- The Washington Times - Wednesday, May 7, 2014

Vets aren’t the only ones facing a daunting backlog at the Veterans Affairs Department. The agency’s maintenance plans are also behind schedule and over budget according to an internal report released Wednesday.

In fact, the non-recurring maintenance (NRM) program designed to refurbish hospitals and improve medical centers is being buried under $10.7 billion worth of work that still has yet to be done.

According to the agency’s inspector general, half of all projects are more than a year behind schedule.

“VA medical facilities’ aging infrastructure poses risks to patient safety and access to care,” the IG said, making it essential that officials “identify critical deficiencies and ensure that the NRM program fulfills its purpose of ensuring that VA’s infrastructure is safe and efficient.”

The agency has been increasing the funding it puts towards the maintenance, but the $1.8 billion it spent last year is only covering a small portion of repairs, the IG said. And it doesn’t help that investigators think the repair costs at all facilities could actually be $12.3 billion higher than VA originally estimated.

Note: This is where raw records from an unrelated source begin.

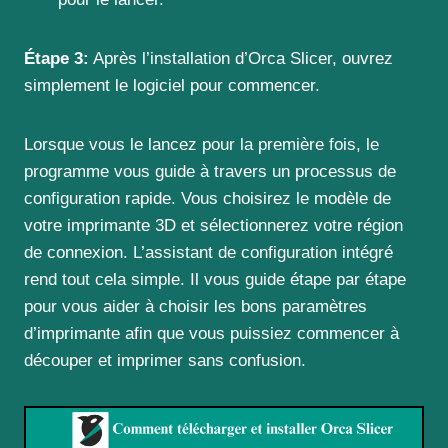
Étape 3:
Après l’installation d’Orca Slicer, ouvrez
simplement le logiciel pour commencer.
Lorsque vous le lancez pour la première fois, le
programme vous guide à travers un processus de
configuration rapide. Vous choisirez le modèle de
votre imprimante 3D et sélectionnerez votre région
de connexion. L’assistant de configuration intégré
rend tout cela simple. Il vous guide étape par étape
pour vous aider à choisir les bons paramètres
d’imprimante afin que vous puissiez commencer à
découper et imprimer sans confusion.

Investigators also chastised VA leaders for not keeping a close eye on the program.

Without better oversight, the agency “does not know whether they are addressing their highest priority needs or if they will achieve their performance goals,” the report said.

VA officials said they would follow the IG’s suggestions and better track how medical facilities are spending the maintenance money, as well as scrutinizing why some projects are taking so long to complete.